The interesting thing is that all of those pieces are already being played by the orchestras ad-nauseam. But they want more!. It is the petit bourgeois mentality. Similar to those ubiquitous pop songs, they think that this same "logic" also should apply to classical music. I see absolutely no utility in this kind of polls. Populism is the killing of art.


----------



## aleazk (Sep 30, 2011)

moody said:


> Well.that'll teach them not to ask again won't it ?


hey, it could have been worse! :lol::


----------



## Truckload (Feb 15, 2012)

This looks like a really interesting concert. I would love to attend. It is also a very clever marketing idea. 

The modern orchestra in America is struggling. The costs keep rising, while revenue is not keeping up.

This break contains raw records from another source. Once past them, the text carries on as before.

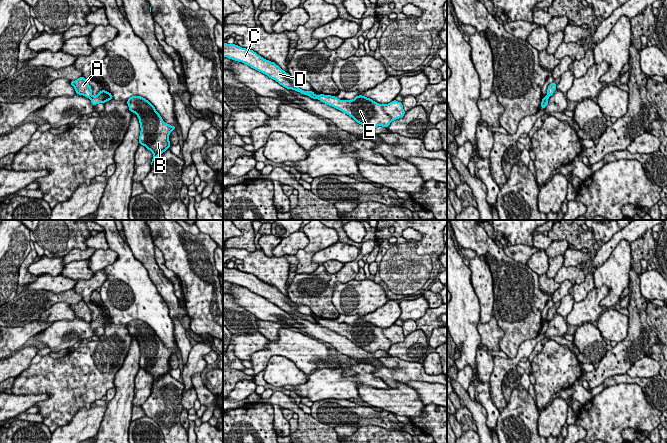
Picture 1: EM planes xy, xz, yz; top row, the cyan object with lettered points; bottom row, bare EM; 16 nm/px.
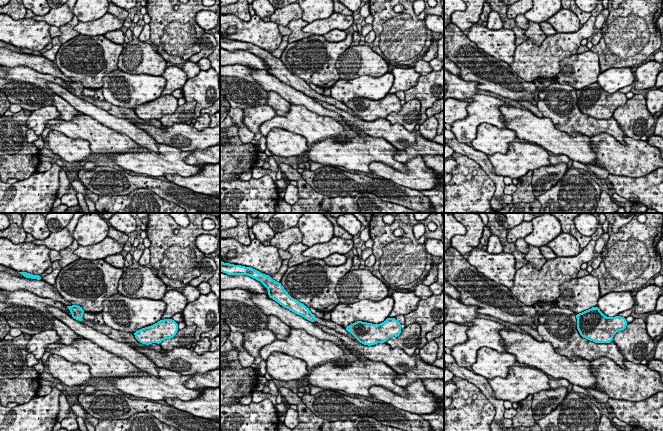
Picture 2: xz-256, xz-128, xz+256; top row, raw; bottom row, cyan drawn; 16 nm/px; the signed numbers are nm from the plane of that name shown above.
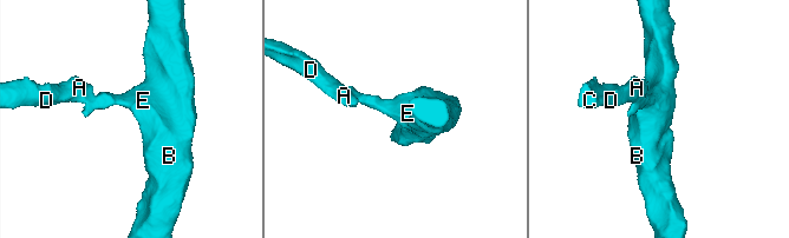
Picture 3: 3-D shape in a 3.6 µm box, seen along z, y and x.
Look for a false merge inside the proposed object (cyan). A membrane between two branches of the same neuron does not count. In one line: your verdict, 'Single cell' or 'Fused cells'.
Fused cells

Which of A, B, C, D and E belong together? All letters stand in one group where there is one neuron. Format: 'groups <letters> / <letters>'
groups A C D / B E

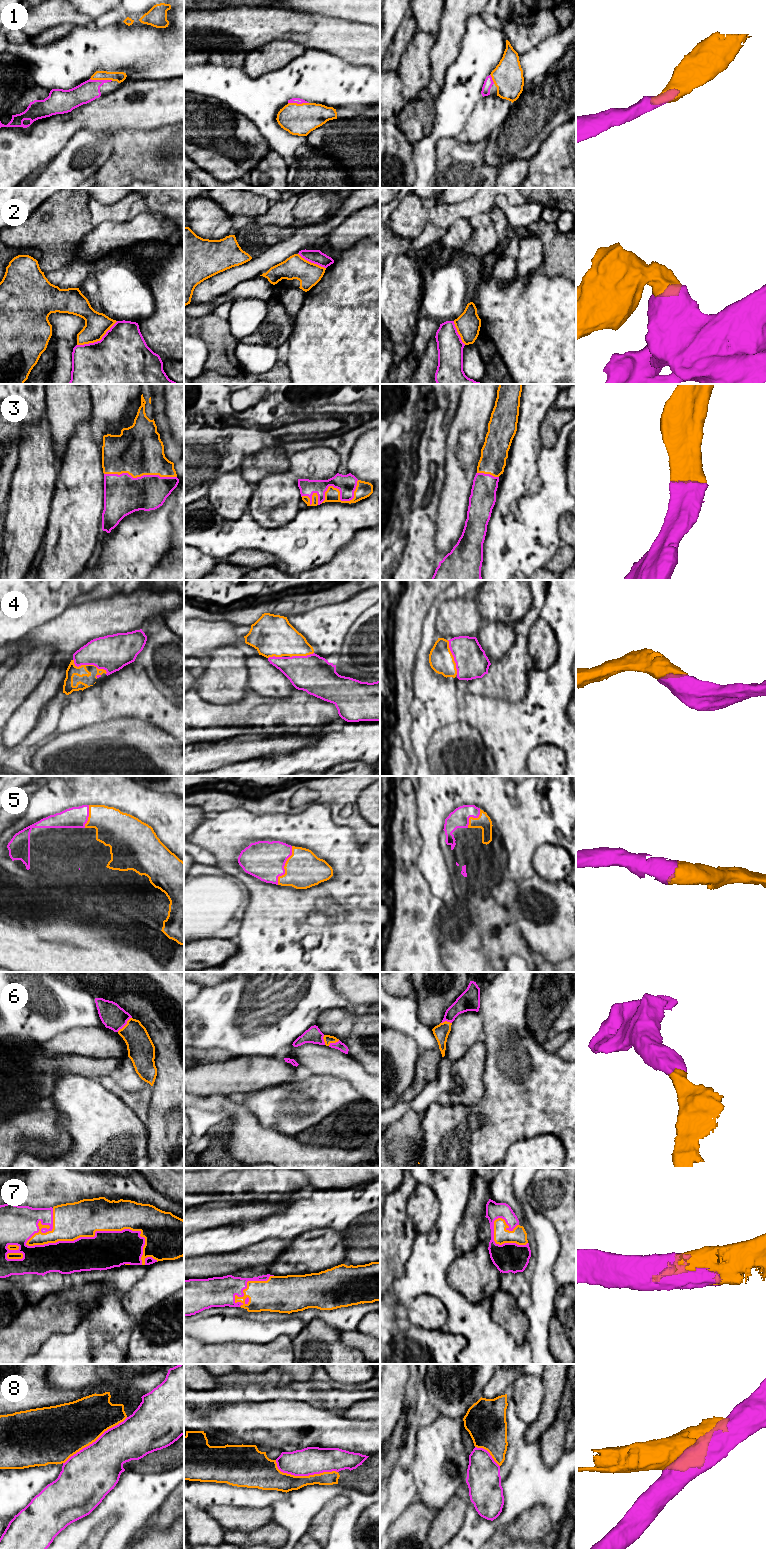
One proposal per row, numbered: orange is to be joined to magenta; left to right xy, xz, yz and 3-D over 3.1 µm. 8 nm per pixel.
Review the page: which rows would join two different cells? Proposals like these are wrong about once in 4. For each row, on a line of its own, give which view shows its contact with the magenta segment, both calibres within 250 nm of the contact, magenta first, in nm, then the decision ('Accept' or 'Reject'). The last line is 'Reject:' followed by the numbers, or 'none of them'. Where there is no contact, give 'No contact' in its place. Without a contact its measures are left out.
1: Touches magenta in xy. Thickness 160 nm (magenta) against 80 nm. Accept
2: Touches magenta in xy. Thickness 500 nm (magenta) against 190 nm. Reject
3: Touches magenta in xy. Thickness 320 nm (magenta) against 400 nm. Accept
4: Touches magenta in xy. Thickness 280 nm (magenta) against 90 nm. Accept
5: Touches magenta in xz. Thickness 320 nm (magenta) against 300 nm. Accept
6: Touches magenta in xy. Thickness 200 nm (magenta) against 220 nm. Accept
7: Touches magenta in xy. Thickness 300 nm (magenta) against 300 nm. Accept
8: Touches magenta in xz. Thickness 220 nm (magenta) against 170 nm. Reject
Reject: 2, 8

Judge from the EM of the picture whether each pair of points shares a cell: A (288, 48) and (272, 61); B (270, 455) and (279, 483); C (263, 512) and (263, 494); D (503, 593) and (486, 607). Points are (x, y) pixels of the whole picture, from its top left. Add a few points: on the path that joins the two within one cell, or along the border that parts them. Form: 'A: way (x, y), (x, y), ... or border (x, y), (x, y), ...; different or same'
A: way (284, 51), (276, 57); same
B: border (288, 471), (269, 474), (255, 485); different
C: way (263, 508), (263, 498); same
D: way (499, 597), (490, 605); same

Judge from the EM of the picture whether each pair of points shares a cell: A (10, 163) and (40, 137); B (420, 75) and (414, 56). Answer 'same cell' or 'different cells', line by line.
A: same cell
B: same cell

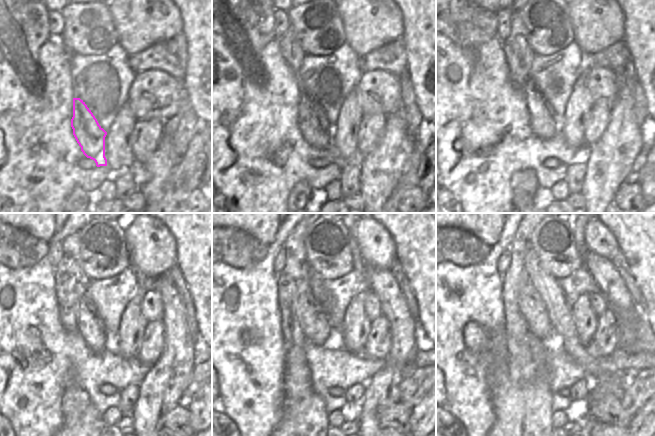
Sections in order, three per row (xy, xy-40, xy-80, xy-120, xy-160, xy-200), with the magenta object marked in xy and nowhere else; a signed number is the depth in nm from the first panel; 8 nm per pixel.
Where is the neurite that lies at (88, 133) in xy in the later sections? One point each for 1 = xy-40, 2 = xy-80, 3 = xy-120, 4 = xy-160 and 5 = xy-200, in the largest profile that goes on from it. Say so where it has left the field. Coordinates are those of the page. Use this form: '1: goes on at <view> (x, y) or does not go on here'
1: goes on at xy-40 (315, 129)
2: goes on at xy-80 (541, 122)
3: goes on at xy-120 (89, 324)
4: goes on at xy-160 (315, 325)
5: goes on at xy-200 (532, 308)

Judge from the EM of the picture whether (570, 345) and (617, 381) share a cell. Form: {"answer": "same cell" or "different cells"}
{"answer": "same cell"}

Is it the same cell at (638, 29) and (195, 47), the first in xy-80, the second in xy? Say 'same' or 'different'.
same

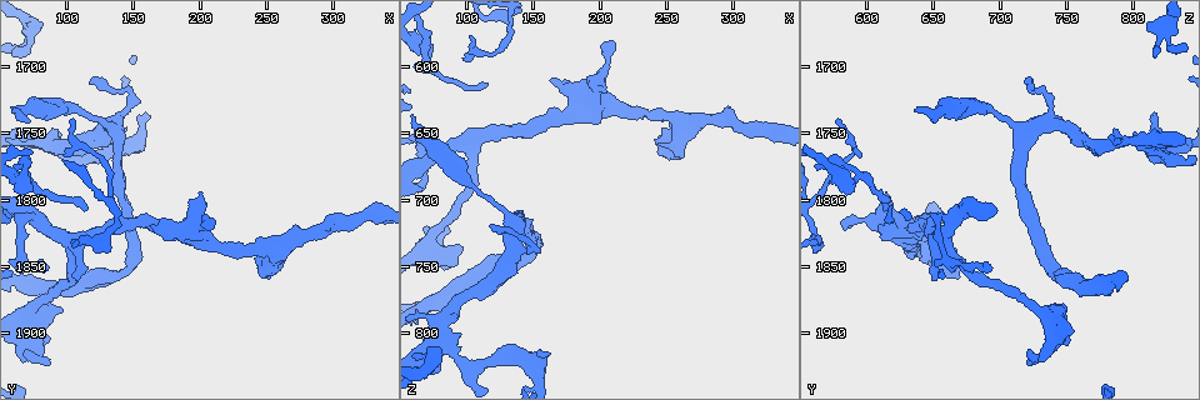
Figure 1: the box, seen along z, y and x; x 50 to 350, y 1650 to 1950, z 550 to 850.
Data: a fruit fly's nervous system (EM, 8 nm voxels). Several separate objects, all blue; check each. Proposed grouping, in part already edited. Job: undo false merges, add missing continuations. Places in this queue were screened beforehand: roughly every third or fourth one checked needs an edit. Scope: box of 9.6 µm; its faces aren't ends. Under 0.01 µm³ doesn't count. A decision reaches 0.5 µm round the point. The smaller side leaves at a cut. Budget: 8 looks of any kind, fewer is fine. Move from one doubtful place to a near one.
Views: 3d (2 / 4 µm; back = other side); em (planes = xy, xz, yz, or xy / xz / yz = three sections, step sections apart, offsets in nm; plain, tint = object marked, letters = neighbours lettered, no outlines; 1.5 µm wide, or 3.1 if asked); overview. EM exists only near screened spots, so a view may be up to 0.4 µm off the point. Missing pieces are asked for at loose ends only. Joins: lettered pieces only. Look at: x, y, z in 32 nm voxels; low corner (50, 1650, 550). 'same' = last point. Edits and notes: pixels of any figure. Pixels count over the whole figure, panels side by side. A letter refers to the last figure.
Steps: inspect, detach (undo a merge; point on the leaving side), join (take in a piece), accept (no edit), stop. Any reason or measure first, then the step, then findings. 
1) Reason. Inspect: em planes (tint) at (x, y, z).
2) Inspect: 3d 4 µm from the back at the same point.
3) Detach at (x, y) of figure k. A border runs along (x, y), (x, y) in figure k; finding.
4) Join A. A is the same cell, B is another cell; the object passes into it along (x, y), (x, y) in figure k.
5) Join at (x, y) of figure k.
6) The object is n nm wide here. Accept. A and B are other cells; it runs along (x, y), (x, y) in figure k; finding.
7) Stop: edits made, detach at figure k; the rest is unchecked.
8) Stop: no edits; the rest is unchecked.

Many are concerned that with the drastic cuts in music education in our schools the future audience for art music performance is in question. 

If new marketing ideas like this will help the professional orchestra to survive, I am all for it.


----------



## Hausmusik (May 13, 2012)

aleazk said:


> hey, it could have been worse! :lol::


Watch at your peril, aleazk:


----------



## moody (Nov 5, 2011)

Arsakes said:


> Tchaikovsky: 1812 Overture isn't short, March of the Slaves should be more popular by people's logic because it is more cool and shorter...


It's geographical i.e. Slavic March.


----------



## arsnova (Jan 20, 2013)

Truckload said:


> This looks like a really interesting concert. I would love to attend. It is also a very clever marketing idea.
> 
> The modern orchestra in America is struggling. The costs keep rising, while revenue is not keeping up. Many are concerned that with the drastic cuts in music education in our schools the future audience for art music performance is in question.


But surely this is exactly the problem - if concert goers are only ever exposed to the music they know how on Earth will they ever be encouraged to explore music they don't know?

Classical music isn't dead, it's alive and kicking and whilst I applaud new ways of getting people to a concert hall, I'm never going to applaud an orchestra who just churns out the old 'classics' ad nauseum. What a bore.


----------



## Mahlerian (Nov 27, 2012)

PetrB said:


> ADD 2: Where the market and audience are both large enough, some orchestras run 'pops' concerts during the summer season, sometimes in a venue other than their home. The Boston Pops is a subsidiary (or was) of the Boston Symphony, and is programmed to 'do what it does' while some of its revenue directly supports the BSO main non-pops season.
> 
> It is THE place for those film-score suites, the lighter classical fare, the extracts of 'favorite bits' of heavier duty repertoire, all in that olio of 'a bit of music' for entertainment. And who knows... _if the ticket prices are low enough,_ it may even net a few young people who otherwise have not yet heard 'live,' and those may get an appetite to come back for more.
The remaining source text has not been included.